The objective of this advanced-level course is to give you a good understanding of state-of-the-art approaches to modelling, pricing, forecasting and trading volatility and correlation.
We start with a general introduction to volatility and correlation, explaining concepts such as realized volatility, implied volatility, stochastic volatility etc., and we discuss their importance for pricing and risk measurement.
Thereafter, we look into how volatility is modelled and forecasted. With real-life market data, we demonstrate how day-to-day and intraday volatility is calculated, and we explain and how these estimates can be smoothed and extrapolated to future time periods using moving averages, exponential moving averages, spline models, and ARMA and GARCH modelling.
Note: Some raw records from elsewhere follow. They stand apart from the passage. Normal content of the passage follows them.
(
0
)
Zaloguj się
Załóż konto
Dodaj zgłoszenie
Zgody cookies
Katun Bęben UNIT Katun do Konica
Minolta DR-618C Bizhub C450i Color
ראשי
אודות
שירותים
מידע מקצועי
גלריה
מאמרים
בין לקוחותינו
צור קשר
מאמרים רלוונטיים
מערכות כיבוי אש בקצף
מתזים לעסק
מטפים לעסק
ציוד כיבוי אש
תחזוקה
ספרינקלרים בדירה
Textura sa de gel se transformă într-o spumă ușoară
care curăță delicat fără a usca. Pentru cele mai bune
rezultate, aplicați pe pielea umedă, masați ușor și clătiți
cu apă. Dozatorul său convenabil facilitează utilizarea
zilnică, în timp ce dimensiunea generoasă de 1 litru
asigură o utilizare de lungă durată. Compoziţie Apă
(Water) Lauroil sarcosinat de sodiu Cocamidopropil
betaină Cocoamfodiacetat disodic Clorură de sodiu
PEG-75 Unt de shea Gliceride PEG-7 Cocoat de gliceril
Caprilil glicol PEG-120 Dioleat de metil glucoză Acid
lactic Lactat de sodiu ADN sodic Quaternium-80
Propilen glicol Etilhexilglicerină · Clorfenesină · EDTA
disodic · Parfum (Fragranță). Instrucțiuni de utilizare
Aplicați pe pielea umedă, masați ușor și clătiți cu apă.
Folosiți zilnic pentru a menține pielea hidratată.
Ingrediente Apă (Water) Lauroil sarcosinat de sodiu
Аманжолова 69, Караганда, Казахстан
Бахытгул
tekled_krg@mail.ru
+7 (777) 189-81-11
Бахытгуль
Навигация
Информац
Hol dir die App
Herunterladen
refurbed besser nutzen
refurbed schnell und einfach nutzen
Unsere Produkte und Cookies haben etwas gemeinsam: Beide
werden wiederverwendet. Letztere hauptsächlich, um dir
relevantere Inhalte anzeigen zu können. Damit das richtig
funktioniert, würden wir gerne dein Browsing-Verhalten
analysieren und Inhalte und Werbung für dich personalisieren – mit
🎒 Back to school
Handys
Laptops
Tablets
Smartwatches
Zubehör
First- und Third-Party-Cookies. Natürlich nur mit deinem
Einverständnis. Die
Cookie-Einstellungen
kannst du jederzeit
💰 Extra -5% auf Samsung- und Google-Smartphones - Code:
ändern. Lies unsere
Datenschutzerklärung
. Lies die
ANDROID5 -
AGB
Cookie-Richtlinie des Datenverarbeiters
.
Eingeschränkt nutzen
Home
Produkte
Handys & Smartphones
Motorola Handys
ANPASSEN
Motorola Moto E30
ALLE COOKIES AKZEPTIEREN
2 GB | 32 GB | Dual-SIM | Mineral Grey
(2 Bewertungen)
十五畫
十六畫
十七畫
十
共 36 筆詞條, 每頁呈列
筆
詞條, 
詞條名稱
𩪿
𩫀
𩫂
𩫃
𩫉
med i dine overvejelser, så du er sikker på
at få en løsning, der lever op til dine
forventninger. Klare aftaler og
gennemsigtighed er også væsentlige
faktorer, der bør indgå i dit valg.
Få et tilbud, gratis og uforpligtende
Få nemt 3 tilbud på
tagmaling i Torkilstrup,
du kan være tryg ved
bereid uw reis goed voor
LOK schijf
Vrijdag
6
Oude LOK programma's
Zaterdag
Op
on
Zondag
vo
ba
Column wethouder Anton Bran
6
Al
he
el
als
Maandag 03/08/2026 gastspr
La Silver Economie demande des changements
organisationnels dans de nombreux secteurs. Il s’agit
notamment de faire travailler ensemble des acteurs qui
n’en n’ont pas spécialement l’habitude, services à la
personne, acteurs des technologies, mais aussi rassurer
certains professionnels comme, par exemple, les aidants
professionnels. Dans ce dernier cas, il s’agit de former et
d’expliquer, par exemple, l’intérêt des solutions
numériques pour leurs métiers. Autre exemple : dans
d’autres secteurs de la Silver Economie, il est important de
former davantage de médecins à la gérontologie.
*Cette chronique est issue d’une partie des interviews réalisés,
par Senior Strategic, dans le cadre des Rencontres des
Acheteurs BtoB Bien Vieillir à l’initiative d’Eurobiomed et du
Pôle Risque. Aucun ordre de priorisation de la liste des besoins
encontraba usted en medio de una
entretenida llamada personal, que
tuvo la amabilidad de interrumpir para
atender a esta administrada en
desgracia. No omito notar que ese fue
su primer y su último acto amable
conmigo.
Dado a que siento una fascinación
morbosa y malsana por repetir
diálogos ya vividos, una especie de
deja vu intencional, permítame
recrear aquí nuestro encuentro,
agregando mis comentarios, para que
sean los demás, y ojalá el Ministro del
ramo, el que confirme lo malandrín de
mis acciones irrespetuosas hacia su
We then present and discuss a number of instruments and strategies for volatility trading. These include traditional volatility trading strategies in options, but we also look "variance swaps" and other newer types of instruments. To help us determine current volatility levels relative to historical volatility, we introduce the concept of "volatility cones", and we show how traders can use this – and other – techniques identify potentially profitable trading opportunities.
Further, we explain how the same instruments and forecasting techniques can be used to hedge portfolios of options and other instruments that are exposed to volatility risk.
We then turn to look at correlation. We present various models for estimating correlation, and we discuss possible problems related to the stability (or lack of stability) of correlation amongst assets. We present and explain a number of strategies for trading correlation, including "dispersion trades", buying and selling correlation and using OTC covariance swaps.
Finally, we explain how correlation risk can be mitigated using various instruments and techniques.